Você se lembra do belo filme Entrevista com o Vampiro, com Tom Cruise e Brad Pitt? A novidade é que a autora do livro, Anne Rice, não faz apenas histórias com seres das trevas como vampiros e bruxas. Em Chore para o céu (Cry to Heaven), ela descreve o mundo dos eunucos do começo do século XVIII na Itália, portanto trata-se de um livro historicamente fundamentado, fruto de longa pesquisa. É de tirar o chapéu, numa época em que todo mundo usava chapéu.
Imagine um ser que não era considerado homem nem mulher. Situação muito vantajosa em certos aspectos, pois sua sexualidade estava aberta a todas as possibilidades, mas desvantajosa também, pois eram seres à margem dos rituais sociais restritos aos ‘normais’. Uma mulher podia levar um eunuco a tiracolo, e isso seria considerado natural para uma amante das artes. Se de fato ela amaria as artes ou o corpo infértil – e seguro – do seu amigo isso ficaria apenas nas entrelinhas. Os eunucos eram, em suma, adorados pela sua performance no palco da ópera, mas ainda assim, marginais.
Li o livro em inglês, presente do meu amigo N. Imagino que em português também seja possível apreciar o estilo contido, descritivo e ‘trabalhado’ do original. O enredo é cativante.  Uma das marcas registradas da Anne Rice é o erotismo, em particular o homoerotismo. Isso deve afugentar muitos leitores nos EUA, sempre atentos aos ‘desvios’, mas ela não parece disposta a abandonar esse pendor. Os críticos vêem nela uma tendência para o sombrio, o estranho, para os sentimentos mais pesados, e nesse contexto as descrições sexuais são uma parte inseparável do todo. Ora, sejamos francos: enquanto os moralistas rotulam cenas sexuais de “apelativas, pornográficas”, outros encontrarão nessas cenas o seu maior divertimento. Quanto a mim, acho que pelo ineditismo todos os detalhes dessa singular condição – os castrati – são fonte de grande curiosidade e indispensáveis. A sexualidade, um dos ‘detalhes’ mais importantes, não poderia ser deixada de lado.
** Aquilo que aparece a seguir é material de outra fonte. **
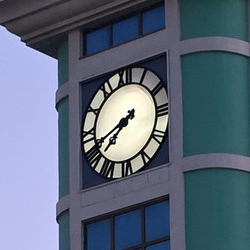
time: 7:41
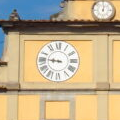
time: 8:46
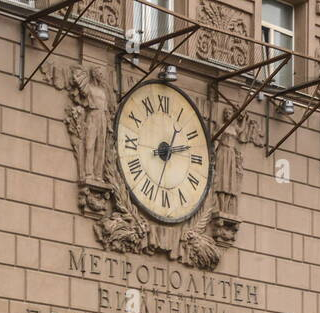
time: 1:12
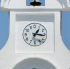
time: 1:16
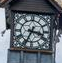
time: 3:34
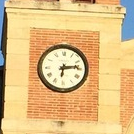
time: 6:13
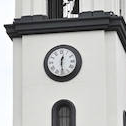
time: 12:28
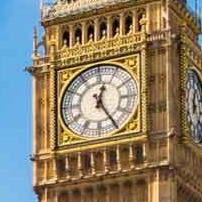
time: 12:24
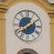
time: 1:39
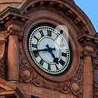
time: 4:42
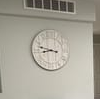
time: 8:47
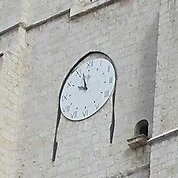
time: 9:57
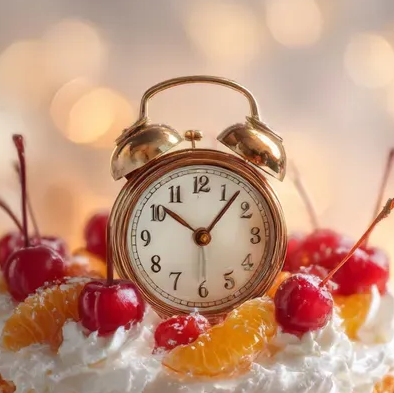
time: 10:07
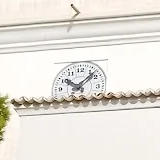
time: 10:07
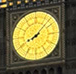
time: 8:07
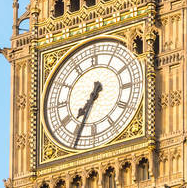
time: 7:34
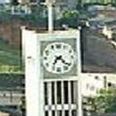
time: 7:21
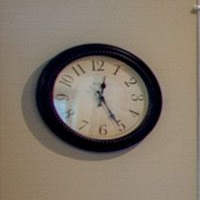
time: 12:25
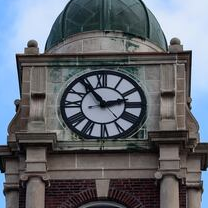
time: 2:54
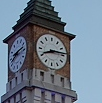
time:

Castrati eram meninos que tinham sua masculinidade ‘cortada’ numa idade tenra. Isso quer dizer: o saco escrotal era ‘esvaziado’, gerando alterações hormonais, mas continuavam tendo um pênis. Sua voz não engrossava, e ficavam ainda mais altos do que homens normais, com braços mais longos, porque sem hormônios produzidos pelos testículos (testosterona) a ossificação não enrijece como normalmente ocorre.  Seus corpos eram muito flexíveis, o que incluía a caixa toráxica.
Contar o enredo de um livro ou filme é um pecado mortal. Como quero ir para o céu, vou apenas dizer três coisas. A Itália mostrada no livro (em 1725) era ainda formada por cidades-estado independentes como Nápoles, Veneza, Florença, Roma. Ou seja, a Itália ainda não existia, a unificação só ocorreria em 1861. O que me faz pensar, vejam só, que o Brasil é um país mais antigo que a Itália!! Não é incrível?
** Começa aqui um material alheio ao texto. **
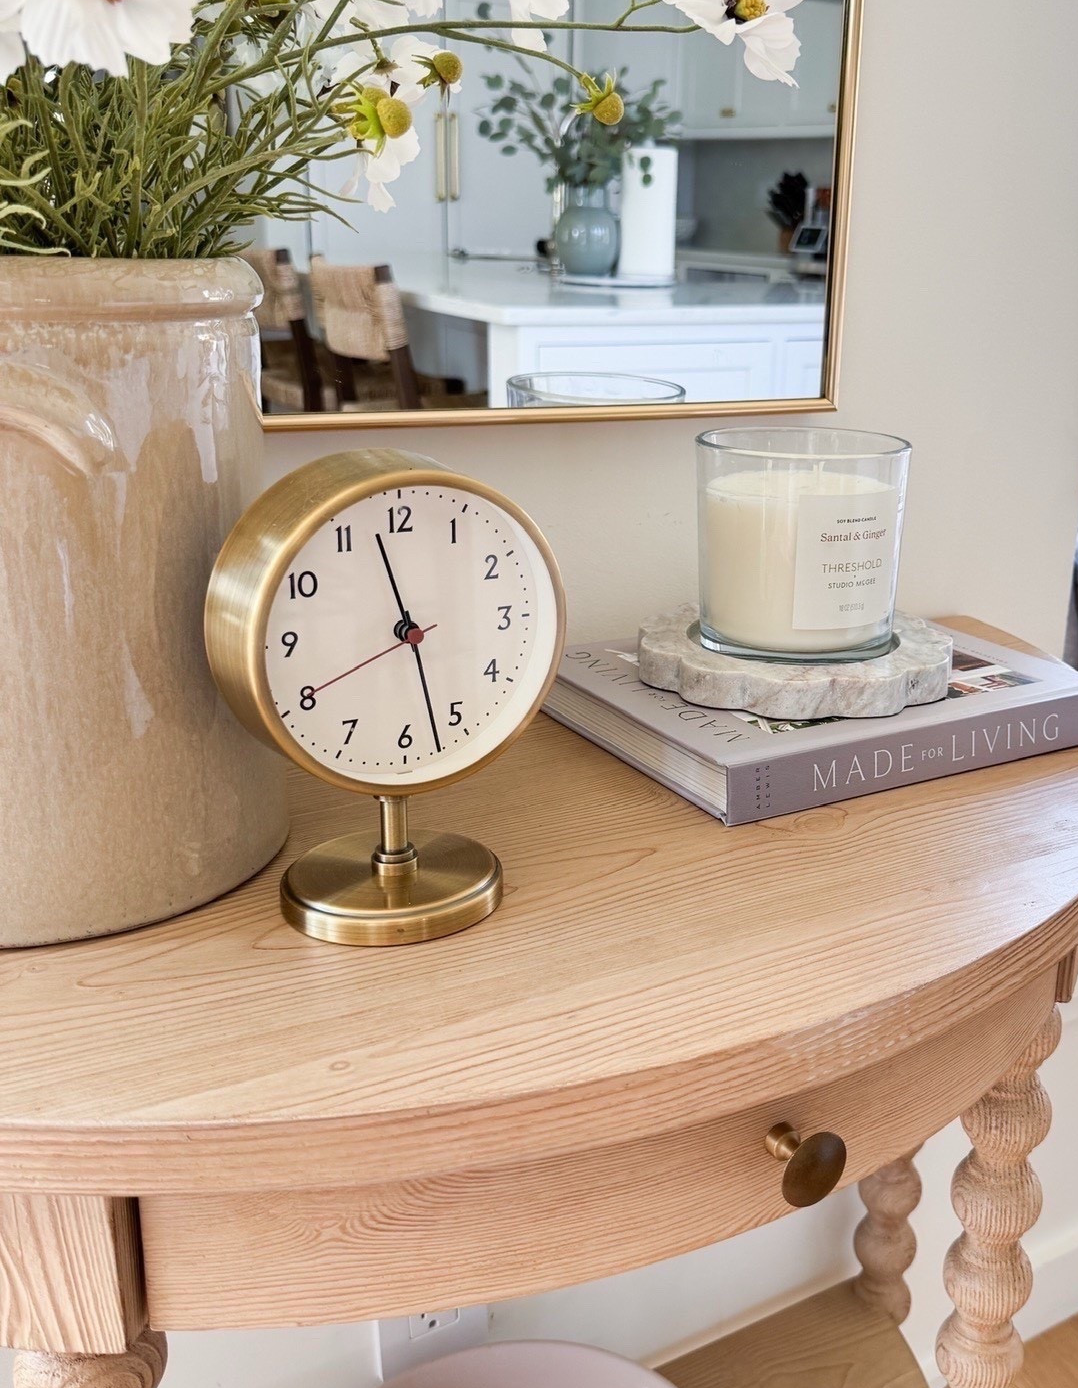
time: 11:27
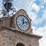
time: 12:12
Outra é que o livro tem tudo a ver com a literatura gótica que fazia sucesso naquela época. Não há nada de sobrenatural na história, mas a atmosfera de mistério, aflição e terror que prevalece nos remete à recusa dos ideais iluministas e racionalistas que estavam sendo difundidos. Isso tem tudo a ver com as outras obras de Anne Rice, sempre muito medievais em sua concepção.
E quanto às muitas cenas de sexo, bem, existe nelas uma qualidade insuspeita. Elas representam, para o personagem principal, uma progressiva e irreversível libertação. E a autora consegue transmitir muito bem o alcance e o significado dessa liberdade: significa abandonar o conforto de um sistema de pensamento feito de pré-conceitos arraigados em prol de um vácuo – sim, um vazio - momentâneo onde, depois, novas sensações e sentimentos podem surgir, uma autêntica conquista para o personagem. Há uma vertigem nessa passagem. Vertigem, no entanto, extremamente recompensadora. Se você não tem medo de altura, leia.